Okay. Let's start by assuming the game is not about large robot armies fighting across the galaxy, they were not produced for the express purpose of warfare, and they do not spawn from some progenitor "seed" that begins the process of self replicating robot warfare planet by planet. Then there was no kickstarter gamble to reignite this franchise using modern technology and hardware. The fans subsequently did not support the company by demanding money for the game that did not exist. You're right. From this angle, there's no problem with an exo suit at all!

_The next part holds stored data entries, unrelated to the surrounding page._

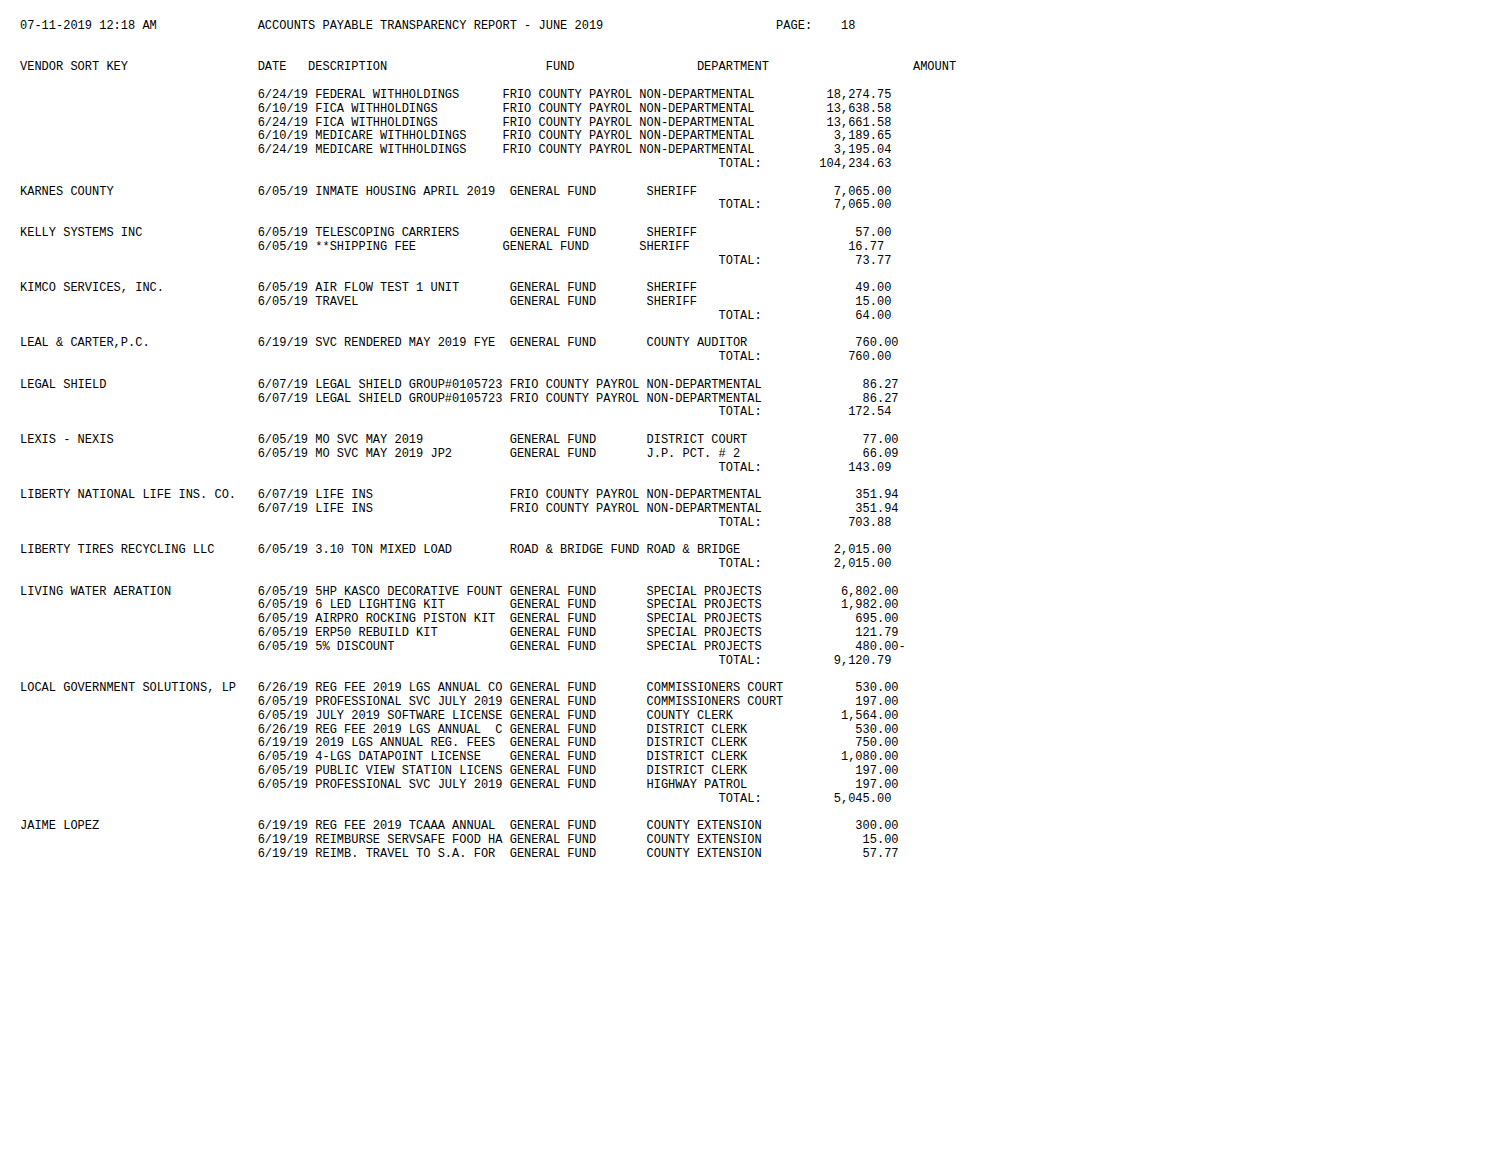07-11-2019 12:18 AM              ACCOUNTS PAYABLE TRANSPARENCY REPORT - JUNE 2019                        PAGE:    18


VENDOR SORT KEY                  DATE   DESCRIPTION                      FUND                 DEPARTMENT                    AMOUNT

                                 6/24/19 FEDERAL WITHHOLDINGS      FRIO COUNTY PAYROL NON-DEPARTMENTAL          18,274.75
                                 6/10/19 FICA WITHHOLDINGS         FRIO COUNTY PAYROL NON-DEPARTMENTAL          13,638.58
                                 6/24/19 FICA WITHHOLDINGS         FRIO COUNTY PAYROL NON-DEPARTMENTAL          13,661.58
                                 6/10/19 MEDICARE WITHHOLDINGS     FRIO COUNTY PAYROL NON-DEPARTMENTAL           3,189.65
                                 6/24/19 MEDICARE WITHHOLDINGS     FRIO COUNTY PAYROL NON-DEPARTMENTAL           3,195.04
                                                                                                 TOTAL:        104,234.63

KARNES COUNTY                    6/05/19 INMATE HOUSING APRIL 2019  GENERAL FUND       SHERIFF                   7,065.00
                                                                                                 TOTAL:          7,065.00

KELLY SYSTEMS INC                6/05/19 TELESCOPING CARRIERS       GENERAL FUND       SHERIFF                      57.00
                                 6/05/19 **SHIPPING FEE            GENERAL FUND       SHERIFF                      16.77
                                                                                                 TOTAL:             73.77

KIMCO SERVICES, INC.             6/05/19 AIR FLOW TEST 1 UNIT       GENERAL FUND       SHERIFF                      49.00
                                 6/05/19 TRAVEL                     GENERAL FUND       SHERIFF                      15.00
                                                                                                 TOTAL:             64.00

LEAL & CARTER,P.C.               6/19/19 SVC RENDERED MAY 2019 FYE  GENERAL FUND       COUNTY AUDITOR               760.00
                                                                                                 TOTAL:            760.00

LEGAL SHIELD                     6/07/19 LEGAL SHIELD GROUP#0105723 FRIO COUNTY PAYROL NON-DEPARTMENTAL              86.27
                                 6/07/19 LEGAL SHIELD GROUP#0105723 FRIO COUNTY PAYROL NON-DEPARTMENTAL              86.27
                                                                                                 TOTAL:            172.54

LEXIS - NEXIS                    6/05/19 MO SVC MAY 2019            GENERAL FUND       DISTRICT COURT                77.00
                                 6/05/19 MO SVC MAY 2019 JP2        GENERAL FUND       J.P. PCT. # 2                 66.09
                                                                                                 TOTAL:            143.09

LIBERTY NATIONAL LIFE INS. CO.   6/07/19 LIFE INS                   FRIO COUNTY PAYROL NON-DEPARTMENTAL             351.94
                                 6/07/19 LIFE INS                   FRIO COUNTY PAYROL NON-DEPARTMENTAL             351.94
                                                                                                 TOTAL:            703.88

LIBERTY TIRES RECYCLING LLC      6/05/19 3.10 TON MIXED LOAD        ROAD & BRIDGE FUND ROAD & BRIDGE             2,015.00
                                                                                                 TOTAL:          2,015.00

LIVING WATER AERATION            6/05/19 5HP KASCO DECORATIVE FOUNT GENERAL FUND       SPECIAL PROJECTS           6,802.00
                                 6/05/19 6 LED LIGHTING KIT         GENERAL FUND       SPECIAL PROJECTS           1,982.00
                                 6/05/19 AIRPRO ROCKING PISTON KIT  GENERAL FUND       SPECIAL PROJECTS             695.00
                                 6/05/19 ERP50 REBUILD KIT          GENERAL FUND       SPECIAL PROJECTS             121.79
                                 6/05/19 5% DISCOUNT                GENERAL FUND       SPECIAL PROJECTS             480.00-
                                                                                                 TOTAL:          9,120.79

LOCAL GOVERNMENT SOLUTIONS, LP   6/26/19 REG FEE 2019 LGS ANNUAL CO GENERAL FUND       COMMISSIONERS COURT          530.00
                                 6/05/19 PROFESSIONAL SVC JULY 2019 GENERAL FUND       COMMISSIONERS COURT          197.00
                                 6/05/19 JULY 2019 SOFTWARE LICENSE GENERAL FUND       COUNTY CLERK               1,564.00
                                 6/26/19 REG FEE 2019 LGS ANNUAL  C GENERAL FUND       DISTRICT CLERK               530.00
                                 6/19/19 2019 LGS ANNUAL REG. FEES  GENERAL FUND       DISTRICT CLERK               750.00
                                 6/05/19 4-LGS DATAPOINT LICENSE    GENERAL FUND       DISTRICT CLERK             1,080.00
                                 6/05/19 PUBLIC VIEW STATION LICENS GENERAL FUND       DISTRICT CLERK               197.00
                                 6/05/19 PROFESSIONAL SVC JULY 2019 GENERAL FUND       HIGHWAY PATROL               197.00
                                                                                                 TOTAL:          5,045.00

JAIME LOPEZ                      6/19/19 REG FEE 2019 TCAAA ANNUAL  GENERAL FUND       COUNTY EXTENSION             300.00
                                 6/19/19 REIMBURSE SERVSAFE FOOD HA GENERAL FUND       COUNTY EXTENSION              15.00
                                 6/19/19 REIMB. TRAVEL TO S.A. FOR  GENERAL FUND       COUNTY EXTENSION              57.77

Ok, my final word; An Exo-Suit is a Commander Upgrade. It is a complicated upgrade, yes. But an upgrade. Commanders have been stated to not have access upgrades while in game. They have traits chosen before the game begins, but not upgrades in the field. I have Nothing more to say on the matter at this point. If hypothetical reasoning and a plea to preserve the tone of the game is not enough for you, then I fall back on hard facts from Mr. Mavor himself. I'm out of snark... I'm out of sarcasm and I'm out of patience with this idea. It breaks the tone. That is reason enough for me to hate the idea. But I'm out of hate now. I'm just too tired... I will not come back to this thread again unless Neutrino has something to say on the matter. You have effectively driven me away... the air in this thread has gotten too stuffy for my tastes.

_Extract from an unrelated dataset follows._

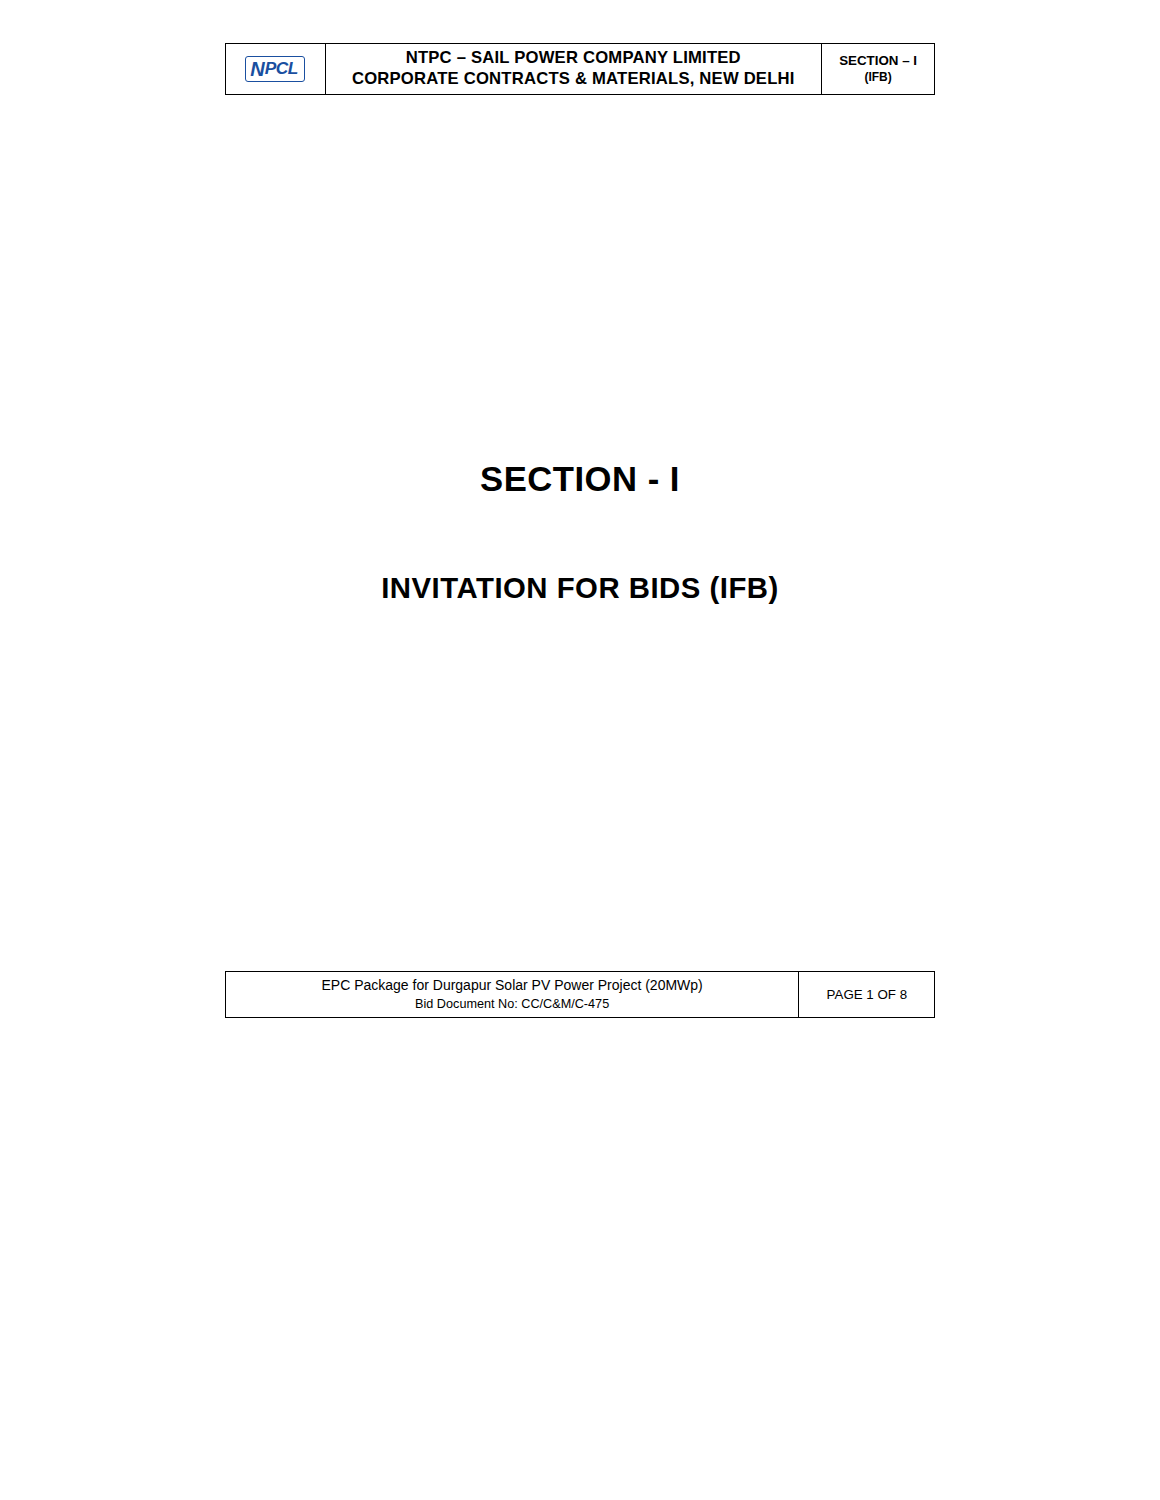| N PCL | NTPC – SAIL POWER COMPANY LIMITED CORPORATE CONTRACTS & MATERIALS, NEW DELHI | SECTION – I (IFB) |
SECTION - I
INVITATION FOR BIDS (IFB)
| EPC Package for Durgapur Solar PV Power Project (20MWp) Bid Document No: CC/C&M/C-475 | PAGE 1 OF 8 |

Oh, the "the commander should be forced to operate as a king piece unable to seriously engage in combat" objection. Right. If you can give me a good gameplay reason why offering a commander the risky option to personally appear in a battle for victory (improving combat traits for a weakness to strategic offenses), feel free. But no one has as of yet, and what HAS been put forward is variations of "it just can't work because I don't see how based on some assumptions". Not really that simple, and the wrinkles are what make it work. These were talked about as things like veterancy, or research stations whcih directly buff the stats or abilities of the commander while preserving his look, location, task, etc. Like SupCom 2 research. Not units that demand a commander hook into itself to run. Technically you could argue an exo-suit is an upgrade, by the definition of "allows the commander to trade resources for more power of some kind". By that definition, every combat unit is an extension of the commander, and therefore, an upgrade. Either units are fine and thus a unit that happens to require the commanders presence to operate is fine, or its an upgrade and the concept of units is just as wrong as an exo suit. Can't 100% say I'm sad to see you go, but I do hope we can reach an understanding.